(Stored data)
++++++++
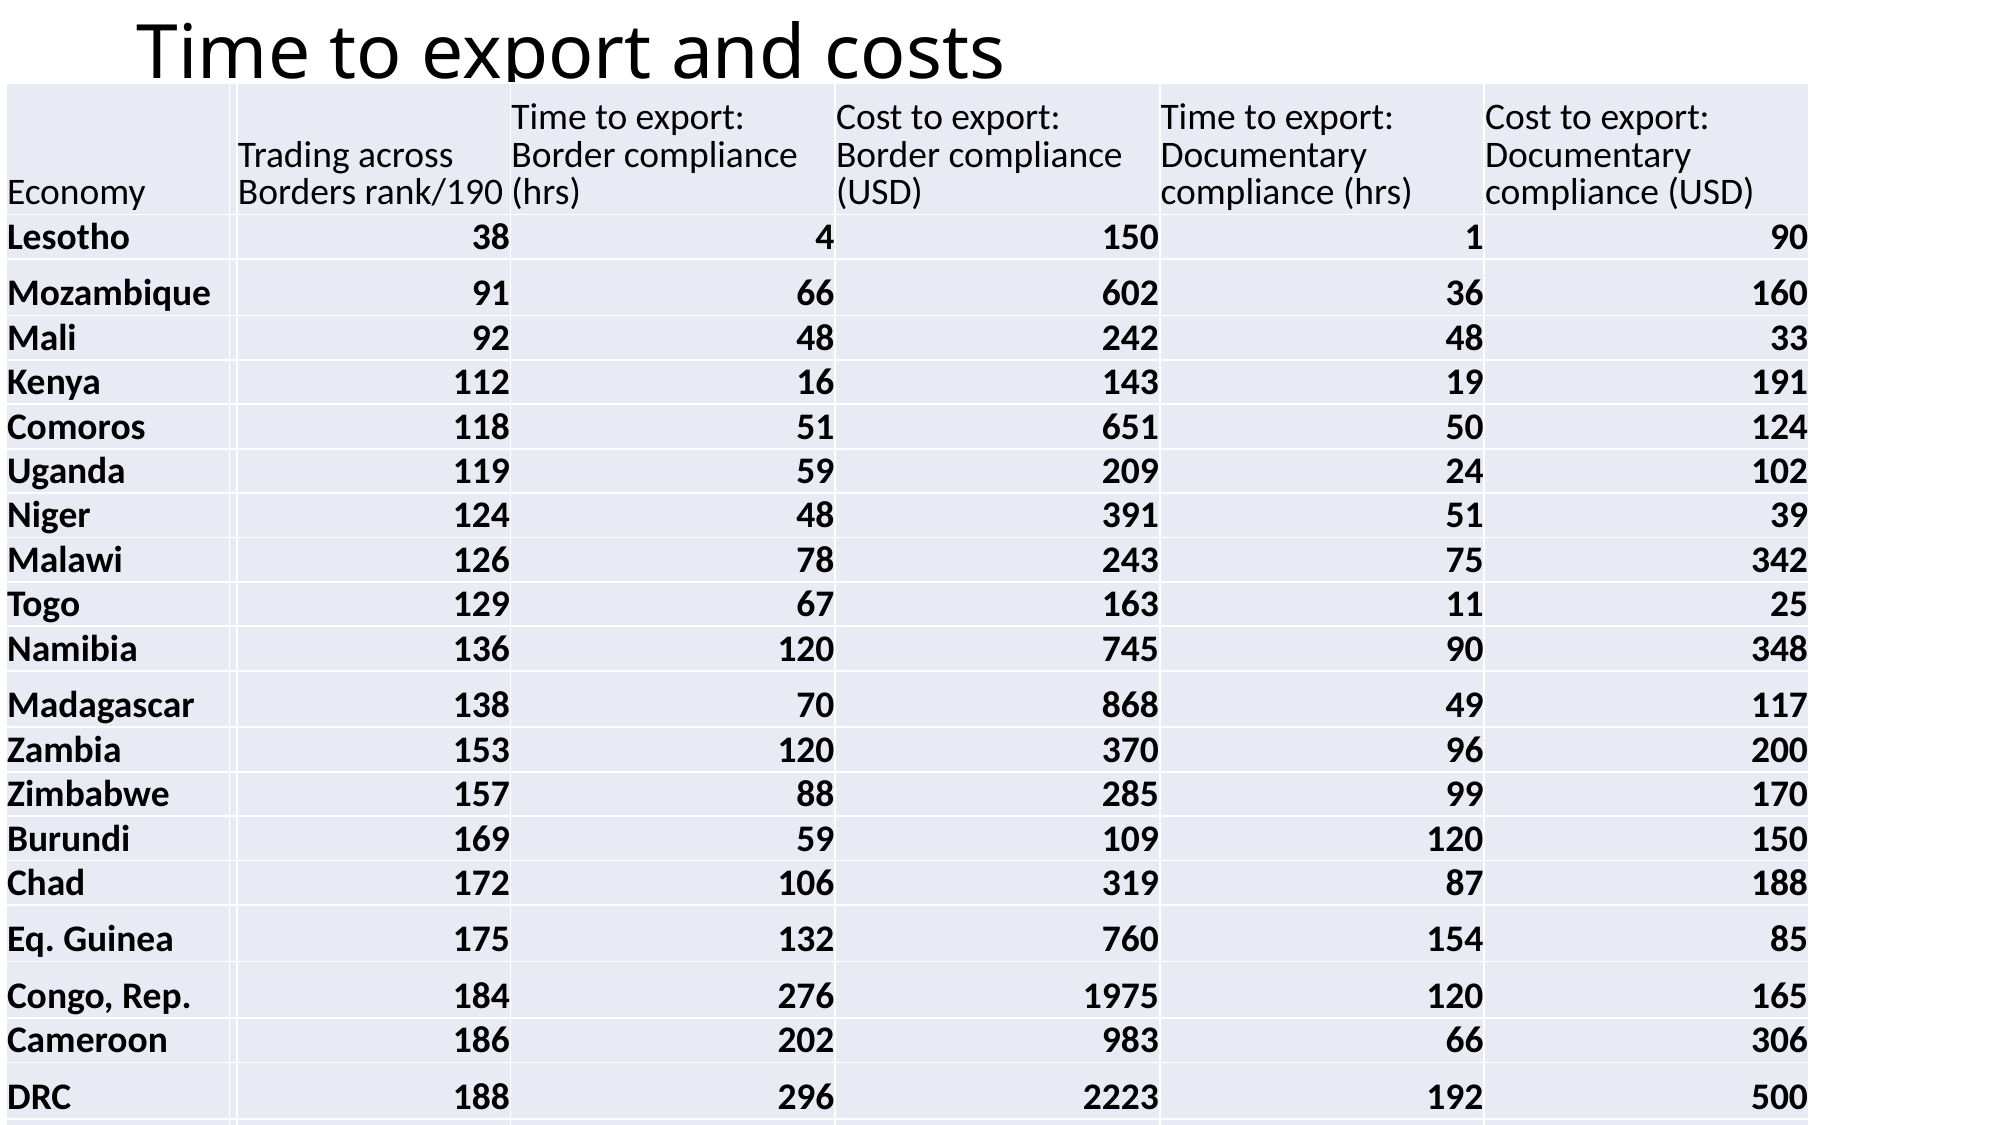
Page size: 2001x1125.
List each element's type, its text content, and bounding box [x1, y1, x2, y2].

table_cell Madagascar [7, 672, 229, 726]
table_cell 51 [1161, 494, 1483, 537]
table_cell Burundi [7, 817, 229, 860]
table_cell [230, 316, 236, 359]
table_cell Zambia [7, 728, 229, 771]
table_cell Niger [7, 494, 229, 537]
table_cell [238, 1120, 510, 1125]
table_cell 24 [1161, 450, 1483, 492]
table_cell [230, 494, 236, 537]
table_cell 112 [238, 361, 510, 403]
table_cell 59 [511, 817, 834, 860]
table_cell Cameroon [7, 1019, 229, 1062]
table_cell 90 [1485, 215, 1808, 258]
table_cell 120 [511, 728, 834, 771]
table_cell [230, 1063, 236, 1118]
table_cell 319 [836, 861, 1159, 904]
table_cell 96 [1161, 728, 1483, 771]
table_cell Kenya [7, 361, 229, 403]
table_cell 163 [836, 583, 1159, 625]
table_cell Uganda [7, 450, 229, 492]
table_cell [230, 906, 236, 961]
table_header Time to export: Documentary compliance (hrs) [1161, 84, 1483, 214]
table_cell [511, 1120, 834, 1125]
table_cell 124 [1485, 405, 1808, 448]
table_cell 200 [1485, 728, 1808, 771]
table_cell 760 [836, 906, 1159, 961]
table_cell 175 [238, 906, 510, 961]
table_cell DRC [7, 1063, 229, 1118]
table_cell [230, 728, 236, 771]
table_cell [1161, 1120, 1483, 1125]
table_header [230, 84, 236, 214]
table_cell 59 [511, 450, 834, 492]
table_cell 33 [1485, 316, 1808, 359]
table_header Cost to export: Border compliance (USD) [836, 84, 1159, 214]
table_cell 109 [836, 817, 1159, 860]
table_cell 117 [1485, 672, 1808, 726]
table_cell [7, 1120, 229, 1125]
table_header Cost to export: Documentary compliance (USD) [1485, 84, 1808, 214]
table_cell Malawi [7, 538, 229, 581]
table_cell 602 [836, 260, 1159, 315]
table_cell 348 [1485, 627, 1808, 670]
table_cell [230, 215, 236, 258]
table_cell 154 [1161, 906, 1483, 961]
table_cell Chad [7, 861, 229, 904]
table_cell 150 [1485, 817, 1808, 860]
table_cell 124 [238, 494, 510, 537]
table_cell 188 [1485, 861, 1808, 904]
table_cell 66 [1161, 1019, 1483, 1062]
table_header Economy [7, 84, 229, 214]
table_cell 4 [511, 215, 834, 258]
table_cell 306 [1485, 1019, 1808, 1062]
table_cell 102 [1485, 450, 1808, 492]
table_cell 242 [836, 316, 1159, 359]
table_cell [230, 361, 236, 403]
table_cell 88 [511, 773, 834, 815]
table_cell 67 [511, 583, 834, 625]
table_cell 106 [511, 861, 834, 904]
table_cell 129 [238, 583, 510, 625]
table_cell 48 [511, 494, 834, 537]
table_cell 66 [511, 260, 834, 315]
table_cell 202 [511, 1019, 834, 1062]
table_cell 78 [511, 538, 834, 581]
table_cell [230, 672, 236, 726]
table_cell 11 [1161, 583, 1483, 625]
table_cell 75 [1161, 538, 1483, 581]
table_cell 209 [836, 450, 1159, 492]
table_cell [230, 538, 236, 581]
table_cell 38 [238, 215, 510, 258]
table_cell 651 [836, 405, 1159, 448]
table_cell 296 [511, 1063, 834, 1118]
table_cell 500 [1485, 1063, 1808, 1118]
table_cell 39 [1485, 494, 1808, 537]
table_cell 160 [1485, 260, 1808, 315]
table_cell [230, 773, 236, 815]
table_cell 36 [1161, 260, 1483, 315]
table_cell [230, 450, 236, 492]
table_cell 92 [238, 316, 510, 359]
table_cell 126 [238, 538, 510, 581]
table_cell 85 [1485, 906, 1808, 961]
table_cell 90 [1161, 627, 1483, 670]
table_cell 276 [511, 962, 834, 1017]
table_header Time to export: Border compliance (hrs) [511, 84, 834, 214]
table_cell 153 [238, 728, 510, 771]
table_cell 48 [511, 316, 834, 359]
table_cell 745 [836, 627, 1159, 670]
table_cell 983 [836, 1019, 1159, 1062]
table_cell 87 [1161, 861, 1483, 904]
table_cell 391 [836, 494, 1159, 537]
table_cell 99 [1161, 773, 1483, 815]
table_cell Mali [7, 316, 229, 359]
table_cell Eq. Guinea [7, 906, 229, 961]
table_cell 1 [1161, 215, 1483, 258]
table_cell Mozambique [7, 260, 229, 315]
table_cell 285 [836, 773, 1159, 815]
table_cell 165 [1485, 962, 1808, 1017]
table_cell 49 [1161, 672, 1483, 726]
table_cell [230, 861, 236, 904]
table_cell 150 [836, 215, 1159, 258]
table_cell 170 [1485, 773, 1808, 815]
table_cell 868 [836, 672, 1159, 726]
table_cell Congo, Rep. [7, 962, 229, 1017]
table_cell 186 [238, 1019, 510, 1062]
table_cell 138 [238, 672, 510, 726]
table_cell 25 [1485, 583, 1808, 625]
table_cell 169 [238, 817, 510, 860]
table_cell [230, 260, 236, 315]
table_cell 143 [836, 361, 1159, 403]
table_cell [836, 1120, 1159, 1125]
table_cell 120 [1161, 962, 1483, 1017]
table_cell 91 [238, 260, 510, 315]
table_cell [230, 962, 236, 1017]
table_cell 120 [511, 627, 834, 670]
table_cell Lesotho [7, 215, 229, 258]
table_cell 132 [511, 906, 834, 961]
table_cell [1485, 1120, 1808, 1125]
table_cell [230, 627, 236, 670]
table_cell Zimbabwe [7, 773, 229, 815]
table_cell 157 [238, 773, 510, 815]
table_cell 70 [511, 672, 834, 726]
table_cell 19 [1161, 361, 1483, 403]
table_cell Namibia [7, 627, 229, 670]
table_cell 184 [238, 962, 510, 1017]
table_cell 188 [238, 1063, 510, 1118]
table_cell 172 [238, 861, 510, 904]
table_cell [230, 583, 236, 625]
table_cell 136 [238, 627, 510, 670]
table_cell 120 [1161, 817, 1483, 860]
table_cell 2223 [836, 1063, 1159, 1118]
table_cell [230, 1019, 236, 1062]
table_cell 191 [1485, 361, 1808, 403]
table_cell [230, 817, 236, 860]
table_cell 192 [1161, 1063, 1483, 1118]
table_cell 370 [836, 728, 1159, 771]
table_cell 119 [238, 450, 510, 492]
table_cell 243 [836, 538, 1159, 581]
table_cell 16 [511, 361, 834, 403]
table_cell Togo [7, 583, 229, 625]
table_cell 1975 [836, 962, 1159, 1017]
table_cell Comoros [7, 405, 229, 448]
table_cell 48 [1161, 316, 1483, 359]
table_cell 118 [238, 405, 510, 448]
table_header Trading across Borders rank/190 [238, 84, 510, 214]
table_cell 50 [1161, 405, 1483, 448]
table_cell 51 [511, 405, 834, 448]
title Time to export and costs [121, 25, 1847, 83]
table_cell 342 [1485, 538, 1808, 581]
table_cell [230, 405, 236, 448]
++++++++
[Task brief] Respond with a number only, please: how many lines in this data include the word "Documentary".

[Solution for this problem] 2